Sr. Hiromi Higuchi: O problema é que na Alemanha não tem PIS/COFINS.

Sr. Gerd Willi Rothmann: Bom, acontece o seguinte, é que o Professor Klaus Vogel, que inclusive no direito internacional, tributário internacional, é muito renomado, faleceu recentemente, ele escreveu que o sistema tributário alemão é tão confuso que o cidadão comum não entende, não sabe quais são suas obrigações e os seus direitos em matéria tributária. Portanto, conclusão dele, o “sistema tributário alemão não se coaduna mais com o Estado Democrático de Direito”. Isso é a cultura da Alemanha. Então, realmente é muito complicado, é muito complicado e lá também só paga imposto quem não tem um bom advogado tributarista ou lá tem a profissão regulamentada de conselheiro fiscal e isso lembra o nosso Filósofo brasileiro, Delfim Neto, que uma vez disse que: "No Brasil só paga imposto quem não tem um bom advogado e um bom contador". Então, tudo lá também só se ferve com água. Eu dei uma palestra diante de 300 auditores fiscais, em um congresso aqui, Super-Receita, foi feito um congresso e tal.
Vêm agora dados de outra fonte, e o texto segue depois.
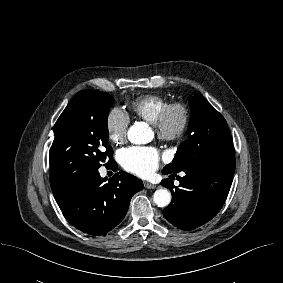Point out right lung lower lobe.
<instances>
[{
	"mask_svg": "<svg viewBox=\"0 0 283 283\" xmlns=\"http://www.w3.org/2000/svg\"><path fill=\"white\" fill-rule=\"evenodd\" d=\"M109 166L117 168L114 160ZM106 180L95 170L52 189L64 217L85 233L101 235L112 230L125 217L132 196L143 187L140 179L123 171Z\"/></svg>",
	"mask_w": 283,
	"mask_h": 283,
	"instance_id": "obj_1",
	"label": "right lung lower lobe"
}]
</instances>
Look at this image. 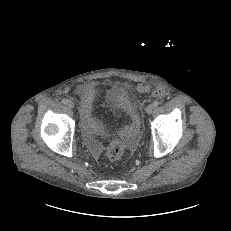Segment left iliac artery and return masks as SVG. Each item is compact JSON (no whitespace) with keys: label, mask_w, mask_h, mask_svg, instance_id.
<instances>
[{"label":"left iliac artery","mask_w":231,"mask_h":231,"mask_svg":"<svg viewBox=\"0 0 231 231\" xmlns=\"http://www.w3.org/2000/svg\"><path fill=\"white\" fill-rule=\"evenodd\" d=\"M158 105H159V102H158V101H154V102H153V106H154V107H157Z\"/></svg>","instance_id":"left-iliac-artery-1"}]
</instances>
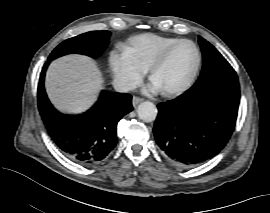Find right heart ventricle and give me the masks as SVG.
<instances>
[{
  "mask_svg": "<svg viewBox=\"0 0 270 213\" xmlns=\"http://www.w3.org/2000/svg\"><path fill=\"white\" fill-rule=\"evenodd\" d=\"M177 40L179 38L142 34L132 38L129 45L123 47L122 52L131 64L146 69L163 49Z\"/></svg>",
  "mask_w": 270,
  "mask_h": 213,
  "instance_id": "right-heart-ventricle-1",
  "label": "right heart ventricle"
}]
</instances>
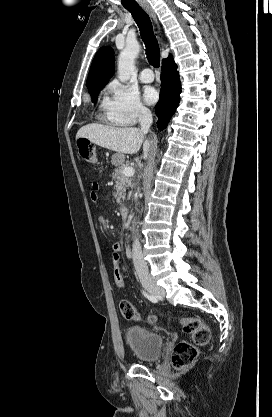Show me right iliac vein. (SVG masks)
<instances>
[{
    "mask_svg": "<svg viewBox=\"0 0 272 417\" xmlns=\"http://www.w3.org/2000/svg\"><path fill=\"white\" fill-rule=\"evenodd\" d=\"M141 283L143 285V287L149 291L150 293H152L153 295H157V296H164L165 295V291L163 288H161L160 286L156 285V283L147 276H141L140 277Z\"/></svg>",
    "mask_w": 272,
    "mask_h": 417,
    "instance_id": "obj_1",
    "label": "right iliac vein"
}]
</instances>
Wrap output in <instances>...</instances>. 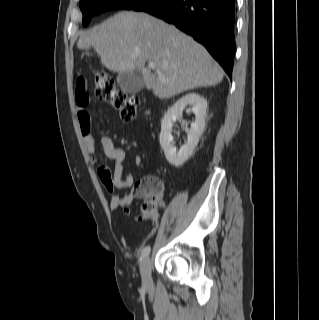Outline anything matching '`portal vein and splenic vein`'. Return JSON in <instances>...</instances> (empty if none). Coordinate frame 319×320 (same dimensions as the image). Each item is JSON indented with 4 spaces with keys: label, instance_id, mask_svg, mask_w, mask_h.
I'll use <instances>...</instances> for the list:
<instances>
[{
    "label": "portal vein and splenic vein",
    "instance_id": "18ae733b",
    "mask_svg": "<svg viewBox=\"0 0 319 320\" xmlns=\"http://www.w3.org/2000/svg\"><path fill=\"white\" fill-rule=\"evenodd\" d=\"M155 67H156L155 63H153V62H149L148 63V68L149 69H155ZM159 79L160 80H164V77L160 76Z\"/></svg>",
    "mask_w": 319,
    "mask_h": 320
}]
</instances>
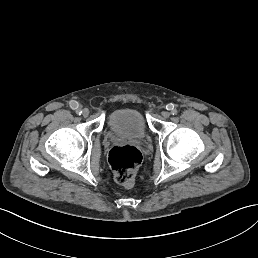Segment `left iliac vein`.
<instances>
[{
    "instance_id": "1",
    "label": "left iliac vein",
    "mask_w": 258,
    "mask_h": 258,
    "mask_svg": "<svg viewBox=\"0 0 258 258\" xmlns=\"http://www.w3.org/2000/svg\"><path fill=\"white\" fill-rule=\"evenodd\" d=\"M163 116L165 119H167V118H169L170 114H169V112L166 111V112H164Z\"/></svg>"
}]
</instances>
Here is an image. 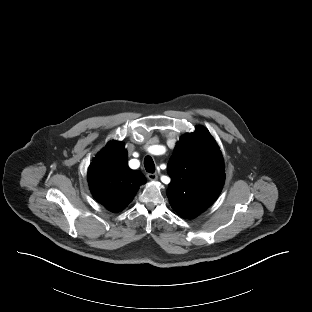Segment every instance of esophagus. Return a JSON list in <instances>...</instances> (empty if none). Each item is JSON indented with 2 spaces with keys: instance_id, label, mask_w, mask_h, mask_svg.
I'll list each match as a JSON object with an SVG mask.
<instances>
[{
  "instance_id": "obj_1",
  "label": "esophagus",
  "mask_w": 312,
  "mask_h": 312,
  "mask_svg": "<svg viewBox=\"0 0 312 312\" xmlns=\"http://www.w3.org/2000/svg\"><path fill=\"white\" fill-rule=\"evenodd\" d=\"M147 178H148L149 180H151V181H155V180L158 179V176H157L156 173H148V174H147Z\"/></svg>"
}]
</instances>
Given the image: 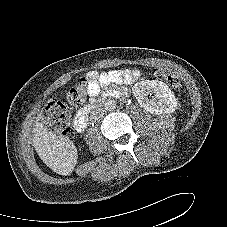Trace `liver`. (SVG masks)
<instances>
[{
	"instance_id": "obj_1",
	"label": "liver",
	"mask_w": 227,
	"mask_h": 227,
	"mask_svg": "<svg viewBox=\"0 0 227 227\" xmlns=\"http://www.w3.org/2000/svg\"><path fill=\"white\" fill-rule=\"evenodd\" d=\"M41 117L39 114L34 128V148L46 166L57 174L70 175L77 164V149L70 139L57 136L38 122Z\"/></svg>"
}]
</instances>
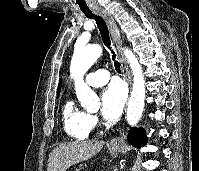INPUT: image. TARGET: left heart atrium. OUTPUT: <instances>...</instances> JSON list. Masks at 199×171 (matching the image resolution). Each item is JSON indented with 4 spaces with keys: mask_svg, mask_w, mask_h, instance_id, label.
Wrapping results in <instances>:
<instances>
[{
    "mask_svg": "<svg viewBox=\"0 0 199 171\" xmlns=\"http://www.w3.org/2000/svg\"><path fill=\"white\" fill-rule=\"evenodd\" d=\"M126 97L125 87L120 82H113L106 87L101 95L102 116L107 121H116L123 111Z\"/></svg>",
    "mask_w": 199,
    "mask_h": 171,
    "instance_id": "39dd6f15",
    "label": "left heart atrium"
}]
</instances>
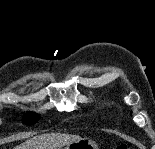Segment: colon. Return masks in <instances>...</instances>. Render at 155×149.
Returning a JSON list of instances; mask_svg holds the SVG:
<instances>
[{
  "label": "colon",
  "instance_id": "obj_1",
  "mask_svg": "<svg viewBox=\"0 0 155 149\" xmlns=\"http://www.w3.org/2000/svg\"><path fill=\"white\" fill-rule=\"evenodd\" d=\"M116 149H129V146L125 143L119 144Z\"/></svg>",
  "mask_w": 155,
  "mask_h": 149
}]
</instances>
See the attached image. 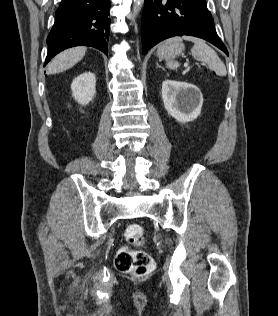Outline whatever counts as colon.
Instances as JSON below:
<instances>
[{
    "mask_svg": "<svg viewBox=\"0 0 278 316\" xmlns=\"http://www.w3.org/2000/svg\"><path fill=\"white\" fill-rule=\"evenodd\" d=\"M125 238L128 245L122 246L115 257V267L122 273L143 277L150 274L155 268L151 255L137 247L145 240L144 228L139 224H130L125 229Z\"/></svg>",
    "mask_w": 278,
    "mask_h": 316,
    "instance_id": "5ec220e1",
    "label": "colon"
}]
</instances>
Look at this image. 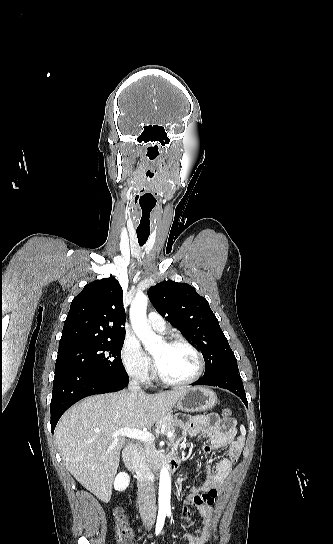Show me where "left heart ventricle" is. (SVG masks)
Wrapping results in <instances>:
<instances>
[{
	"label": "left heart ventricle",
	"instance_id": "1",
	"mask_svg": "<svg viewBox=\"0 0 333 544\" xmlns=\"http://www.w3.org/2000/svg\"><path fill=\"white\" fill-rule=\"evenodd\" d=\"M152 355L161 375L171 381H182L195 374L198 361L195 354L182 345L168 346L164 342Z\"/></svg>",
	"mask_w": 333,
	"mask_h": 544
}]
</instances>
Aí eu mostrei exatamente como o sistema, inclusive a alíquota progressiva, na época 42% e agora é 45, porque demagogicamente criaram um imposto para os ricos, ou seja, mais 3% para quem ganha mais que 250 mil euros por ano. Então, ai eu mostrei que a carga fiscal lá é muito maior. A minha palestra foi a última, chegaram algumas pessoas, queriam mais alguns detalhes, chegou um auditor de fortaleza e disse: "Olha, doutor, eu gostaria muito de pagar os 42% da Alemanha, se tivesse metade dos serviços públicos que o alemão tem". É aí que está a grande diferença, porque na verdade nós não pagamos 27,5%, nós pagamos 60% ou mais, porque o que é essencial, o que lá o Estado provê, nós temos que pagar aqui particular: Segurança, saúde, educação, tudo particular, num certo nível, e quem não tem esse nível, não tem nada.

Sr. Presidente Dr. Paulo Celso B. Bonilha: Muito bem, dia 12, quinta‑feira, próxima reunião aqui no IBDT. Até a próxima, um bom dia para todos.

FIM

Eu, Jucineia Joaquim de Andrade, estenotipista, declaro que este documento, segundo minhas maiores habilidades, é fiel ao áudio fornecido.